As soon as she’d bounced out of the room, he shut the door, locked it, and laid down to sleep. 
0
It was night when he awoke.  
He went upstairs to find Mazikeen and Eve sitting on the deck, admiring what stars could be seen through Los Angeles’ perpetual light pollution and sharing a pizza.
“Mickey! Get over here,” called Mazikeen, clad in a black dressing down and slippers shaped like plump pink pigs.
“It’s freezing,” he complained.
She snickered and threw him the prickly blanket that had been resting over her knees. “Wimp. Eve told you about the job, yeah?”
“Yes.”
“Do you know how to use any weapons?” Eve asked. “Maze sticks with her knives most of the time. I prefer my traps and crossbow. But we’ve got guns, if that’s more your speed.”

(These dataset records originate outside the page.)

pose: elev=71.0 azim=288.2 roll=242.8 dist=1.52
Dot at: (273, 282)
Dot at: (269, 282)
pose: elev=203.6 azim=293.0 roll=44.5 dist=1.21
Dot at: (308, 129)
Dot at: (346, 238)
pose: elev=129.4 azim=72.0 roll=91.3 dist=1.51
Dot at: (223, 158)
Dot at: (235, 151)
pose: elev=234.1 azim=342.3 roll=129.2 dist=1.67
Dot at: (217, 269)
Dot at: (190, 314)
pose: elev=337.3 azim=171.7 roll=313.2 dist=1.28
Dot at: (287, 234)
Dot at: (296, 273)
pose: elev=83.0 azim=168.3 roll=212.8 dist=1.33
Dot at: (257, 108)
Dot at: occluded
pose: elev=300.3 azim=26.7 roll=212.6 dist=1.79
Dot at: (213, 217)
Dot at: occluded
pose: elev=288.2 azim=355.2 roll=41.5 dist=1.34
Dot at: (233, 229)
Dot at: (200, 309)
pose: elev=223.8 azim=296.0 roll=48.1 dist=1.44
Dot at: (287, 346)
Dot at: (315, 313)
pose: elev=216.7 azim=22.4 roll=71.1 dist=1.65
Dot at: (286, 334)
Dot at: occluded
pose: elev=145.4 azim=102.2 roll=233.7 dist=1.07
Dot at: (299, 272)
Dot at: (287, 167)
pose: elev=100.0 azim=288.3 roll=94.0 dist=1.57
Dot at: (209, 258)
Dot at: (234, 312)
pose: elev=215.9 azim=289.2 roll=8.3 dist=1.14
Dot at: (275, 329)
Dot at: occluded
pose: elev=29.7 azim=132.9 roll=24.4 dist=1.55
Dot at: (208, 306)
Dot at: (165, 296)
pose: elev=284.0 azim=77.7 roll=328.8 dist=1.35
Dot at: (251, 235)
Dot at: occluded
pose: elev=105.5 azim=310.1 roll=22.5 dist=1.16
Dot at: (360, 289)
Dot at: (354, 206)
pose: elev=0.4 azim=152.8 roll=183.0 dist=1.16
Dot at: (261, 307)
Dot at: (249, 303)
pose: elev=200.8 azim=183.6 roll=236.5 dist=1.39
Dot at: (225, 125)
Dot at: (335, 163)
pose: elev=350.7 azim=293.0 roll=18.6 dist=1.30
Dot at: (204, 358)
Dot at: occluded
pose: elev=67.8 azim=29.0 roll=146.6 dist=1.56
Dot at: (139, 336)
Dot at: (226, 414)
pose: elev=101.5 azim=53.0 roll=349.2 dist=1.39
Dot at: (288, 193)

They were clearly expecting him to sit down. Eve had even scooted to the left to make room.
He opened the blanket up and wrapped it around his shoulders, remaining standing. “Can I ask a question? What, precisely, is my role here?”
“For now, you’re a meat shield,” said Mazikeen, talking through a mouthful of pepperoni and violently yellow cheese. “Me and Eve are both vulnerable to bullets. I mean – I’m less vulnerable, obviously. But I don’t hate any of my relatives enough to go about finding out exactly how many bullets it takes to snuff a demon. So your job, at least tomorrow, is just to soak up enemy fire until we’ve got our hands on the target.”
Scowling, he said, “Getting shot does hurt, you know.”
“Yeah,” she replied, eyes shining with spite. “Dan sure seemed to think so.”
When the tense silence had stretched for over thirty seconds, Eve clapped her hands, smiling anxiously, and said, “So! Anyone up for rummy?”